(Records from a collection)
━━━━━━━━━━━━━━━━━━━━
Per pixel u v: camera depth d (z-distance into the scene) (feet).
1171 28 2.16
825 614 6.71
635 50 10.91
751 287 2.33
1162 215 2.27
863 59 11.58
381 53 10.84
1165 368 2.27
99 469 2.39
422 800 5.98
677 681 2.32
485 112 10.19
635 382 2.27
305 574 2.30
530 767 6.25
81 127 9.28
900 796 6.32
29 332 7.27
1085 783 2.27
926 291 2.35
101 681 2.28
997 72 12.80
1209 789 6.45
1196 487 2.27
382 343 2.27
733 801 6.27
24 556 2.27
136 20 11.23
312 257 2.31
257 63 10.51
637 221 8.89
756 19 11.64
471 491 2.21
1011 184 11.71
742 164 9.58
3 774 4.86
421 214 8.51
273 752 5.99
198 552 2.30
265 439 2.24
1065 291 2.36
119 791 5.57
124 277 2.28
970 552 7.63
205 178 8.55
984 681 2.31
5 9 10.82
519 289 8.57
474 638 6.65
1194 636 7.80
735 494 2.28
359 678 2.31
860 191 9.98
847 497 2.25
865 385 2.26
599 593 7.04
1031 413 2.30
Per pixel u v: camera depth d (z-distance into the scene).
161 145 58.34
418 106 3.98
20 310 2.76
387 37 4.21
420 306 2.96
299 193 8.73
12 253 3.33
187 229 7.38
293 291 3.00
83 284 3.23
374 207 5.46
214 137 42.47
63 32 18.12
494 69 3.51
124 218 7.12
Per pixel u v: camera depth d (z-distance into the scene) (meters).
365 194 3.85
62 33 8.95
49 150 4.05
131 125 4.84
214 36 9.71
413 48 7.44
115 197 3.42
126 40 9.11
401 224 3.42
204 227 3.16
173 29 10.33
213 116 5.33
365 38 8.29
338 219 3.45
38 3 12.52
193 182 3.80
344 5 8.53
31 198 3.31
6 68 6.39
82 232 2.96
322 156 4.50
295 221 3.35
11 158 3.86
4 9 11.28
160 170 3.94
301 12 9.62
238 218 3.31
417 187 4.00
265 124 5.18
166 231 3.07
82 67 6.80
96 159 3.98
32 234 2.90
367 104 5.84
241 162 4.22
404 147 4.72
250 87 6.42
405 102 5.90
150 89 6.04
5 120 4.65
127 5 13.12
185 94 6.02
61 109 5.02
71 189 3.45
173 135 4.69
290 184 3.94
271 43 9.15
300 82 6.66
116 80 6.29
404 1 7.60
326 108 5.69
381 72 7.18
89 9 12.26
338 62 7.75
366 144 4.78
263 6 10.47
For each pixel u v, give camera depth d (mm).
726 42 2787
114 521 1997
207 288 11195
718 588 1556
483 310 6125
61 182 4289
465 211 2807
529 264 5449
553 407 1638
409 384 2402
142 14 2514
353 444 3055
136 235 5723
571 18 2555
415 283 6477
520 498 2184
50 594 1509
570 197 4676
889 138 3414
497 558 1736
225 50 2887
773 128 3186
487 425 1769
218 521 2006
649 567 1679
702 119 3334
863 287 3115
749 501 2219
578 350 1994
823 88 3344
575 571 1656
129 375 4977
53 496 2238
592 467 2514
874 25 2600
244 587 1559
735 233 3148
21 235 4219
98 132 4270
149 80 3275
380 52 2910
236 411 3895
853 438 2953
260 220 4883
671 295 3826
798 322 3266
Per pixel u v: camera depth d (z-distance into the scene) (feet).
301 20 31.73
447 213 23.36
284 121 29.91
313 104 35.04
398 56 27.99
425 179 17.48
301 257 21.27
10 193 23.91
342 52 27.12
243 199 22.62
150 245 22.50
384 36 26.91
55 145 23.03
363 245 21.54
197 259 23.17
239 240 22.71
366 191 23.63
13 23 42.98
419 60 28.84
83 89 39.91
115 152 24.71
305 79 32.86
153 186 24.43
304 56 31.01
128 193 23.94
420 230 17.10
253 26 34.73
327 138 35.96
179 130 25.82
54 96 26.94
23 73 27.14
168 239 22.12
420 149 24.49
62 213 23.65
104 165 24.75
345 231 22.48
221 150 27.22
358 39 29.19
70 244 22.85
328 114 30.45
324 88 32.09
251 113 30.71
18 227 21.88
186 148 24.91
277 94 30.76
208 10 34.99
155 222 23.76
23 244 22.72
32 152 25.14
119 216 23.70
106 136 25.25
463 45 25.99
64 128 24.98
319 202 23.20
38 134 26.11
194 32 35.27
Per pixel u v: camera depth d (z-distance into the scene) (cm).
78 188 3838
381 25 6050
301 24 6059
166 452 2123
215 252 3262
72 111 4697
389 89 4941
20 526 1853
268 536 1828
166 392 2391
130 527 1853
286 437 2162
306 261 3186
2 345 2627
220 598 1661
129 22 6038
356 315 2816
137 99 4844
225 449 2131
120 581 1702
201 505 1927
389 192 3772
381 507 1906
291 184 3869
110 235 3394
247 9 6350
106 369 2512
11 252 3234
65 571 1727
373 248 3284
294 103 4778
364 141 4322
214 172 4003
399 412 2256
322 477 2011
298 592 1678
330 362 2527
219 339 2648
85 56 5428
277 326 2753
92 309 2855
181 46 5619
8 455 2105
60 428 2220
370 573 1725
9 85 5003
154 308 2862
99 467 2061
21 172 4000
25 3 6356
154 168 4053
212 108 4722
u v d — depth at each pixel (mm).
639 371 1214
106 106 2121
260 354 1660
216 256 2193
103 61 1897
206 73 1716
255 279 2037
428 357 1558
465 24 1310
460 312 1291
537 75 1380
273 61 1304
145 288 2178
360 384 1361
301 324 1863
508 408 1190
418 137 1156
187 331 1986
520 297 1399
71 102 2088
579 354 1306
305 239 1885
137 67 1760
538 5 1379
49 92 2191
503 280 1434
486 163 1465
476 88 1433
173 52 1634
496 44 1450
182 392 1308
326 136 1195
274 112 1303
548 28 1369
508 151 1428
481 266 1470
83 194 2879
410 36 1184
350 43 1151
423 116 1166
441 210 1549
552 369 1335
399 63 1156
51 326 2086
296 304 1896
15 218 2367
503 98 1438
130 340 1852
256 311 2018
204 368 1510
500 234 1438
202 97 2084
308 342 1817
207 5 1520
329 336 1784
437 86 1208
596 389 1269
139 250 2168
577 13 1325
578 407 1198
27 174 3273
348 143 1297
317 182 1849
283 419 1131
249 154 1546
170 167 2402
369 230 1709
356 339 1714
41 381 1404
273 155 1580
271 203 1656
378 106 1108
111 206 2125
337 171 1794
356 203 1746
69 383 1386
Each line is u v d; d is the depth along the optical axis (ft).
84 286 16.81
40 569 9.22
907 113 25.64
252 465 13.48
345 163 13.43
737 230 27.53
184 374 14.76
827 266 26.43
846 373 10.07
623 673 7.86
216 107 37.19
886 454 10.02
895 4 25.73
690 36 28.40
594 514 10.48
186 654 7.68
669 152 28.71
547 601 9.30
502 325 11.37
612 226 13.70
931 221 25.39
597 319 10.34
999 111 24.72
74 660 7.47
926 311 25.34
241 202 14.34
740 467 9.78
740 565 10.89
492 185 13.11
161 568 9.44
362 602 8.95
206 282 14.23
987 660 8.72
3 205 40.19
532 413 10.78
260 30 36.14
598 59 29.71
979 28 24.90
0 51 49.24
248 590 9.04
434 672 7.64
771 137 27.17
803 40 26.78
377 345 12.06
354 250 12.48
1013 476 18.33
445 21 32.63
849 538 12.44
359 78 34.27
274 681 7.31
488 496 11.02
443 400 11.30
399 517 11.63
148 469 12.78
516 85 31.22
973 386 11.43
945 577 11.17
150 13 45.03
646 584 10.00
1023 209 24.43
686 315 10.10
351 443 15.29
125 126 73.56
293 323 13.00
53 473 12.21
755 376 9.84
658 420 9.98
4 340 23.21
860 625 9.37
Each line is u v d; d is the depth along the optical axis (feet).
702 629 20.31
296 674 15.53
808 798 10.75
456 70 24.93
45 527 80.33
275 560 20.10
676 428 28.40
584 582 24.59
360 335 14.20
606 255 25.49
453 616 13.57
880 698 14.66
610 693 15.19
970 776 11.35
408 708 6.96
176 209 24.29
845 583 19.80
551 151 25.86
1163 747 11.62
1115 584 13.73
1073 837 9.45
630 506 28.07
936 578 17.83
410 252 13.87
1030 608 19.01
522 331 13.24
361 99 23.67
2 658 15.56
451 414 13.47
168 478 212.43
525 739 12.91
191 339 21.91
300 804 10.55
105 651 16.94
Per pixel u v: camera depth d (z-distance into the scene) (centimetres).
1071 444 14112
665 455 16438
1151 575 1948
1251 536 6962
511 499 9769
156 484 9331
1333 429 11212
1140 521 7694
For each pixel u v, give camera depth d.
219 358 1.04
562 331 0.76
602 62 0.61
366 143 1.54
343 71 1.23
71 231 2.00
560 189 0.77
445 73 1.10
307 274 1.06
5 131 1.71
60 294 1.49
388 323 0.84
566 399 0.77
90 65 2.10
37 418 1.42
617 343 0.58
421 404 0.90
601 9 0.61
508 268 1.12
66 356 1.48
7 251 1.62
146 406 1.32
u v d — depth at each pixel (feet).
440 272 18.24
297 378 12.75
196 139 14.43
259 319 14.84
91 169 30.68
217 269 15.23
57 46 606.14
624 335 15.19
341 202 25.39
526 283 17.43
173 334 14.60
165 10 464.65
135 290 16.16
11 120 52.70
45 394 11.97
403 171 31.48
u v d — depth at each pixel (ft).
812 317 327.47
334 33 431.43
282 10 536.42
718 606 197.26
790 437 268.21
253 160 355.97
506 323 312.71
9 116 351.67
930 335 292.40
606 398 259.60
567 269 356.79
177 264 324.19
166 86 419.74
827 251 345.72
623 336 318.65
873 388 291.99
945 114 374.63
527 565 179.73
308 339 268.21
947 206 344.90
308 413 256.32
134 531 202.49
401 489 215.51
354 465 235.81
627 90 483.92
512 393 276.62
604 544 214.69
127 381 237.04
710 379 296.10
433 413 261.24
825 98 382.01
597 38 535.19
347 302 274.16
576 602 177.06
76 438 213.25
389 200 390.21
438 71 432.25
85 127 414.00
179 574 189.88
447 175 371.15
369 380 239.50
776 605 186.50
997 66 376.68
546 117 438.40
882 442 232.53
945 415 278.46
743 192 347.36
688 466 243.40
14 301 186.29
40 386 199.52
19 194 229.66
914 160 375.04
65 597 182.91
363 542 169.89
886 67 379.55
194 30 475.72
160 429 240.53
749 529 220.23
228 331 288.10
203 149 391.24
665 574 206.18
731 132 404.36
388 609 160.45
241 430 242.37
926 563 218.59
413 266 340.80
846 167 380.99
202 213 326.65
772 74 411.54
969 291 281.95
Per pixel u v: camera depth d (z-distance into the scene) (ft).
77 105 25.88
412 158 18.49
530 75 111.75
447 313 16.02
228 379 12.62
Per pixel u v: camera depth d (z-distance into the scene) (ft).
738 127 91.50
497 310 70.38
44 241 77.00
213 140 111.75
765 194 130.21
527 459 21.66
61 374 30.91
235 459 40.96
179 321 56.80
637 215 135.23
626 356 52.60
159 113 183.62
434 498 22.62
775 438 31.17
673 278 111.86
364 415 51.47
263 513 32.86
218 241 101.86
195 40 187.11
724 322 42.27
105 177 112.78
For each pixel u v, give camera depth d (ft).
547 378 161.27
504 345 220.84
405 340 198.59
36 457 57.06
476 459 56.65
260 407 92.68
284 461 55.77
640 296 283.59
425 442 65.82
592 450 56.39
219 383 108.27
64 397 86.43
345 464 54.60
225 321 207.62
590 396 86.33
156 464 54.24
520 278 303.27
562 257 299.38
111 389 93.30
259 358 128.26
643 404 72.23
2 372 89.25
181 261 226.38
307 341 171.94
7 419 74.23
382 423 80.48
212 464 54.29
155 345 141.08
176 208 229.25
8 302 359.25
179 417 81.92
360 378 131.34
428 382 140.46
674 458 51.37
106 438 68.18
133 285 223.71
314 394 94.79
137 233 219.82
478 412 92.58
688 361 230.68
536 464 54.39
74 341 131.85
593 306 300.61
━━━━━━━━━━━━━━━━━━━━
■ **Work request**: Your answer should be the lines above from the one containing "627 90 483.92" through the one containing "105 177 112.78", copied exactly and with both ends kept.

■ **Output for this exercise**:
627 90 483.92
512 393 276.62
604 544 214.69
127 381 237.04
710 379 296.10
433 413 261.24
825 98 382.01
597 38 535.19
347 302 274.16
576 602 177.06
76 438 213.25
389 200 390.21
438 71 432.25
85 127 414.00
179 574 189.88
447 175 371.15
369 380 239.50
776 605 186.50
997 66 376.68
546 117 438.40
882 442 232.53
945 415 278.46
743 192 347.36
688 466 243.40
14 301 186.29
40 386 199.52
19 194 229.66
914 160 375.04
65 597 182.91
363 542 169.89
886 67 379.55
194 30 475.72
160 429 240.53
749 529 220.23
228 331 288.10
203 149 391.24
665 574 206.18
731 132 404.36
388 609 160.45
241 430 242.37
926 563 218.59
413 266 340.80
846 167 380.99
202 213 326.65
772 74 411.54
969 291 281.95
Per pixel u v: camera depth d (z-distance into the scene) (ft).
77 105 25.88
412 158 18.49
530 75 111.75
447 313 16.02
228 379 12.62
Per pixel u v: camera depth d (z-distance into the scene) (ft).
738 127 91.50
497 310 70.38
44 241 77.00
213 140 111.75
765 194 130.21
527 459 21.66
61 374 30.91
235 459 40.96
179 321 56.80
637 215 135.23
626 356 52.60
159 113 183.62
434 498 22.62
775 438 31.17
673 278 111.86
364 415 51.47
263 513 32.86
218 241 101.86
195 40 187.11
724 322 42.27
105 177 112.78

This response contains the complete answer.